Saved data entries
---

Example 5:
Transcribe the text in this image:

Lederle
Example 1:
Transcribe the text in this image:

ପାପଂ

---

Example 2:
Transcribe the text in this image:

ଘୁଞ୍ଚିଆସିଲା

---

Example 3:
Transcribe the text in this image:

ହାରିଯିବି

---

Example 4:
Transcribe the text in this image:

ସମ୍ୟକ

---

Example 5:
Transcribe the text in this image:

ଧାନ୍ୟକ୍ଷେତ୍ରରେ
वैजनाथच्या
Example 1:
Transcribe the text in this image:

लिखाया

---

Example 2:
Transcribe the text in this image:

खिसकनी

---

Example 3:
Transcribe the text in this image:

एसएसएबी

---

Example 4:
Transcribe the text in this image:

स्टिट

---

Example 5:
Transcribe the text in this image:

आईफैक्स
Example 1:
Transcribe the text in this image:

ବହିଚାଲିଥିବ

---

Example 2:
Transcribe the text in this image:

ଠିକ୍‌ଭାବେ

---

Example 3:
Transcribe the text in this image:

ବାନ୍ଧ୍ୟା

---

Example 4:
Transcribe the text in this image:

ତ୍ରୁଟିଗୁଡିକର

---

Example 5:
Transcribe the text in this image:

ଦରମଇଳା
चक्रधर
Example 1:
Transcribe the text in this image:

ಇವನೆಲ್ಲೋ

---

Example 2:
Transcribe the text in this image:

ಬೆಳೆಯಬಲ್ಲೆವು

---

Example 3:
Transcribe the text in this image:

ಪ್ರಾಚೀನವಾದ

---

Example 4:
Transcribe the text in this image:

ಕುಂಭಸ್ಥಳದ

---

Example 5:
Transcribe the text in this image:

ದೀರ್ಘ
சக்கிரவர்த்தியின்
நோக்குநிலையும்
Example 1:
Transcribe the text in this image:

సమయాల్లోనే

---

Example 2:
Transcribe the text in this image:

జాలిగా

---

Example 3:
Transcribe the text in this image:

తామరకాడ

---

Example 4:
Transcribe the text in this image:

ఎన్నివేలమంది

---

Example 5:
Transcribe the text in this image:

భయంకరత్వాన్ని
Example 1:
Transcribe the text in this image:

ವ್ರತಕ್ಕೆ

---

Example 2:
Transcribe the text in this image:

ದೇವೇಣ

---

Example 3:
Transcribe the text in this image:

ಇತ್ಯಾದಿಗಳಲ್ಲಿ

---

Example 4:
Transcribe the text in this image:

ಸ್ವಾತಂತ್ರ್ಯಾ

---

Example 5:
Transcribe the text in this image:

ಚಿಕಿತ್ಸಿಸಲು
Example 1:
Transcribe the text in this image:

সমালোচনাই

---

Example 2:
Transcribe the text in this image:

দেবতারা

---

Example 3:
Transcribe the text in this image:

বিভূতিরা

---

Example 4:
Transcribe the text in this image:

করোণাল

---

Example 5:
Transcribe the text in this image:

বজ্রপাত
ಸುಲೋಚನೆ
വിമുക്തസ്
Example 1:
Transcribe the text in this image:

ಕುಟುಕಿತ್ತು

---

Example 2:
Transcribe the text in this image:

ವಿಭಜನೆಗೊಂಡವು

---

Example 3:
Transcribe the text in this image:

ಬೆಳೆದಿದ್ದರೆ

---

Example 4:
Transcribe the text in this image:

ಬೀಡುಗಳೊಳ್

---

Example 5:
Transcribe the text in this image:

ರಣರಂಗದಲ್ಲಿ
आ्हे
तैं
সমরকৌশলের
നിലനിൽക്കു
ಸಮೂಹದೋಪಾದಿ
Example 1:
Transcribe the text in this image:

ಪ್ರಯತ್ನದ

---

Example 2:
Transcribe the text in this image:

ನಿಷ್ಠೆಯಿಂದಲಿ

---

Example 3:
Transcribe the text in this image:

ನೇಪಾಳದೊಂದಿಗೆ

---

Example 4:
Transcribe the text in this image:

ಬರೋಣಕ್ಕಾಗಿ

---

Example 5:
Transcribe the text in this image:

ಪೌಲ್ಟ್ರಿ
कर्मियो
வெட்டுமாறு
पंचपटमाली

__The problem__
Keeping every line exactly as it is, retype the entries shown above.

__Response area__
---

Example 5:
Transcribe the text in this image:

Lederle
Example 1:
Transcribe the text in this image:

ପାପଂ

---

Example 2:
Transcribe the text in this image:

ଘୁଞ୍ଚିଆସିଲା

---

Example 3:
Transcribe the text in this image:

ହାରିଯିବି

---

Example 4:
Transcribe the text in this image:

ସମ୍ୟକ

---

Example 5:
Transcribe the text in this image:

ଧାନ୍ୟକ୍ଷେତ୍ରରେ
वैजनाथच्या
Example 1:
Transcribe the text in this image:

लिखाया

---

Example 2:
Transcribe the text in this image:

खिसकनी

---

Example 3:
Transcribe the text in this image:

एसएसएबी

---

Example 4:
Transcribe the text in this image:

स्टिट

---

Example 5:
Transcribe the text in this image:

आईफैक्स
Example 1:
Transcribe the text in this image:

ବହିଚାଲିଥିବ

---

Example 2:
Transcribe the text in this image:

ଠିକ୍‌ଭାବେ

---

Example 3:
Transcribe the text in this image:

ବାନ୍ଧ୍ୟା

---

Example 4:
Transcribe the text in this image:

ତ୍ରୁଟିଗୁଡିକର

---

Example 5:
Transcribe the text in this image:

ଦରମଇଳା
चक्रधर
Example 1:
Transcribe the text in this image:

ಇವನೆಲ್ಲೋ

---

Example 2:
Transcribe the text in this image:

ಬೆಳೆಯಬಲ್ಲೆವು

---

Example 3:
Transcribe the text in this image:

ಪ್ರಾಚೀನವಾದ

---

Example 4:
Transcribe the text in this image:

ಕುಂಭಸ್ಥಳದ

---

Example 5:
Transcribe the text in this image:

ದೀರ್ಘ
சக்கிரவர்த்தியின்
நோக்குநிலையும்
Example 1:
Transcribe the text in this image:

సమయాల్లోనే

---

Example 2:
Transcribe the text in this image:

జాలిగా

---

Example 3:
Transcribe the text in this image:

తామరకాడ

---

Example 4:
Transcribe the text in this image:

ఎన్నివేలమంది

---

Example 5:
Transcribe the text in this image:

భయంకరత్వాన్ని
Example 1:
Transcribe the text in this image:

ವ್ರತಕ್ಕೆ

---

Example 2:
Transcribe the text in this image:

ದೇವೇಣ

---

Example 3:
Transcribe the text in this image:

ಇತ್ಯಾದಿಗಳಲ್ಲಿ

---

Example 4:
Transcribe the text in this image:

ಸ್ವಾತಂತ್ರ್ಯಾ

---

Example 5:
Transcribe the text in this image:

ಚಿಕಿತ್ಸಿಸಲು
Example 1:
Transcribe the text in this image:

সমালোচনাই

---

Example 2:
Transcribe the text in this image:

দেবতারা

---

Example 3:
Transcribe the text in this image:

বিভূতিরা

---

Example 4:
Transcribe the text in this image:

করোণাল

---

Example 5:
Transcribe the text in this image:

বজ্রপাত
ಸುಲೋಚನೆ
വിമുക്തസ്
Example 1:
Transcribe the text in this image:

ಕುಟುಕಿತ್ತು

---

Example 2:
Transcribe the text in this image:

ವಿಭಜನೆಗೊಂಡವು

---

Example 3:
Transcribe the text in this image:

ಬೆಳೆದಿದ್ದರೆ

---

Example 4:
Transcribe the text in this image:

ಬೀಡುಗಳೊಳ್

---

Example 5:
Transcribe the text in this image:

ರಣರಂಗದಲ್ಲಿ
आ्हे
तैं
সমরকৌশলের
നിലനിൽക്കു
ಸಮೂಹದೋಪಾದಿ
Example 1:
Transcribe the text in this image:

ಪ್ರಯತ್ನದ

---

Example 2:
Transcribe the text in this image:

ನಿಷ್ಠೆಯಿಂದಲಿ

---

Example 3:
Transcribe the text in this image:

ನೇಪಾಳದೊಂದಿಗೆ

---

Example 4:
Transcribe the text in this image:

ಬರೋಣಕ್ಕಾಗಿ

---

Example 5:
Transcribe the text in this image:

ಪೌಲ್ಟ್ರಿ
कर्मियो
வெட்டுமாறு
पंचपटमाली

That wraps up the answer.